Cette délimitation s’effectue au regard des seuls griefs soulevés par le requérant[21] et conduit à préciser le champ de sa saisine pour la circonscrire aux dispositions mises en cause. Cette pratique peut conduire le Conseil constitutionnel à ne statuer que sur certains membres de phrase ou même certains mots contenus dans les dispositions renvoyées. Ce sont alors ces seuls éléments qui feront l’objet d’une déclaration de conformité ou de censure.

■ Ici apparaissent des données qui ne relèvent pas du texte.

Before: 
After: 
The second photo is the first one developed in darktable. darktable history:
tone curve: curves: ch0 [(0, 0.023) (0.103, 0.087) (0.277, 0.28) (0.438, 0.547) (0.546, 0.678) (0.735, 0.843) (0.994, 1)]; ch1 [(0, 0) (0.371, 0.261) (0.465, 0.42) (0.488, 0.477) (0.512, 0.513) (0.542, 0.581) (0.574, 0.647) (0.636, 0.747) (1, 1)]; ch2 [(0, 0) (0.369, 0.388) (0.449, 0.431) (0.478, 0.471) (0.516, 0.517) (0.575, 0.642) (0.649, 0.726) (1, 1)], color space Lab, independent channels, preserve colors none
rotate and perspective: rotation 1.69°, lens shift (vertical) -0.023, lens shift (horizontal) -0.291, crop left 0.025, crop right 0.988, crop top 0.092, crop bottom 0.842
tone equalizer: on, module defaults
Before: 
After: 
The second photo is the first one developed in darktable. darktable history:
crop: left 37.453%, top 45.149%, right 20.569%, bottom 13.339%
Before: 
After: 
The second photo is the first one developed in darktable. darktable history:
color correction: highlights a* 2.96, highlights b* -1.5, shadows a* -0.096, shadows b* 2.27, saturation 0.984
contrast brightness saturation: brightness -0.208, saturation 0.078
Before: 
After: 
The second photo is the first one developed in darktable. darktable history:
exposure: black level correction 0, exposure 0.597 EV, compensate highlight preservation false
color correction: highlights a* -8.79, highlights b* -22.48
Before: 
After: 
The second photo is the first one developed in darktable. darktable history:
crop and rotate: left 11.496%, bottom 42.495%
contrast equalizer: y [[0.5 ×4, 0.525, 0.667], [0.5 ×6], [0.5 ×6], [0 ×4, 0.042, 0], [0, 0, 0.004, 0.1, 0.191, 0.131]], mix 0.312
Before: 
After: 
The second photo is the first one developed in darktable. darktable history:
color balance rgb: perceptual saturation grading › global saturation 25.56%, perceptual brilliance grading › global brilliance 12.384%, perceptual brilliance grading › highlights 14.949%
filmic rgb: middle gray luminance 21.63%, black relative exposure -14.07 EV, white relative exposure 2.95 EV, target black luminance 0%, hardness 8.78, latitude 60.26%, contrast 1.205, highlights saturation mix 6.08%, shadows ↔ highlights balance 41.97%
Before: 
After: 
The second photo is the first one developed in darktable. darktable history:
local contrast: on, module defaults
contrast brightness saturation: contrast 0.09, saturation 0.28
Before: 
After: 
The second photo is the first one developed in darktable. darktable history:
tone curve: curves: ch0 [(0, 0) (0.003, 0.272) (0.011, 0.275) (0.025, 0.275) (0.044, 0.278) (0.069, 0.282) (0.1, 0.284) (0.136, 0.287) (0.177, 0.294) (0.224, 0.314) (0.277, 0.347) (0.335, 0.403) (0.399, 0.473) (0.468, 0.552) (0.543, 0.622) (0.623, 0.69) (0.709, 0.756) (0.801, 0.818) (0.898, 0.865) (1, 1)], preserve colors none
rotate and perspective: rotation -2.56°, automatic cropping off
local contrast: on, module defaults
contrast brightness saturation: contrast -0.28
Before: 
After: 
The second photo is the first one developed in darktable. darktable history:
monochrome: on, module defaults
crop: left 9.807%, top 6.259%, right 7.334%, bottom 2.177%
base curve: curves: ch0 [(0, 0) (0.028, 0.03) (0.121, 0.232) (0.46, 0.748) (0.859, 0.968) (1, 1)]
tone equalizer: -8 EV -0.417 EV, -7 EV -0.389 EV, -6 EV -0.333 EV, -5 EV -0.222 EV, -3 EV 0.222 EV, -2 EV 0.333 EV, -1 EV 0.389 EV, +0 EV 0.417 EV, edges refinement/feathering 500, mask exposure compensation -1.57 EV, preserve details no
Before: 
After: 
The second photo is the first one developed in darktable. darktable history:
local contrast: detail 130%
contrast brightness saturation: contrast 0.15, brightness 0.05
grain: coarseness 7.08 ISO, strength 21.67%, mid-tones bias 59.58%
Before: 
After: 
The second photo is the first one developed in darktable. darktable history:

Dans cet exercice, le Conseil constitutionnel se refuse à se prononcer sur la conformité d’une disposition seulement "en tant que" cette disposition emporte telle ou telle conséquence dans une situation donnée, ou sur une "combinaison" de dispositions législatives[22]. Une telle logique aurait en effet pour conséquence de réduire très fortement la portée d’une déclaration de constitutionnalité, toute disposition pouvant à nouveau être contestée dès lors qu’elle serait combinée avec une autre disposition ou "en tant que" elle produirait un autre effet que celui déjà contrôlé[23]. Le Conseil constitutionnel ne tient donc pas compte de ce que le renvoi vise à limiter l’interrogation sur la conformité à la Constitution d’une disposition à un aspect seulement de cette dernière et s’estime saisi de chacune des dispositions.

- Sans abandonner cette jurisprudence, il peut être relevé que le Conseil constitutionnel a parfois été conduit à affiner la délimitation du champ de la QPC pour tenir compte de ce que la loi opère parfois, au sein d’une disposition, un renvoi à d’autres dispositions.

Ainsi, dans sa décision du 17 mai 2019[24], le Conseil constitutionnel était saisi d’une QPC reprochant à l’article 885 D du code général des impôts, qui prévoit que "L’impôt de solidarité sur la fortune est assis et les bases d’imposition déclarées selon les mêmes règles et sous les mêmes sanctions que les droits de mutation par décès", de rendre ainsi applicable à l’impôt de solidarité sur la fortune le 2° de l’article 773 du code général des impôts qui exclut la déduction des dettes contractées par le défunt à l’égard de ses héritiers ou de personnes interposées.

Pour surmonter la difficulté tenant à ce que l’article 885 D du CGI opère un renvoi général aux règles et sanctions applicables aux droits de mutation par décès et qu’il ne lui était donc pas possible d’identifier au sein de cet article un membre de phrase ou un mot particulier, le Conseil a fait évoluer sa jurisprudence pour répondre précisément à la question qui lui était posée sans statuer sur la constitutionnalité des renvois opérés par l’article 885 D à d’autres dispositions qui n’étaient pas contestées en l’espèce et qui pourraient, le cas échéant, faire l’objet d’autres QPC.

Le Conseil constitutionnel a alors considéré que la QPC portait sur le renvoi opéré par l’article 885 D du code général des impôts au 2° de l’article 773 du même code et n’a statué que sur ce "lien"[25].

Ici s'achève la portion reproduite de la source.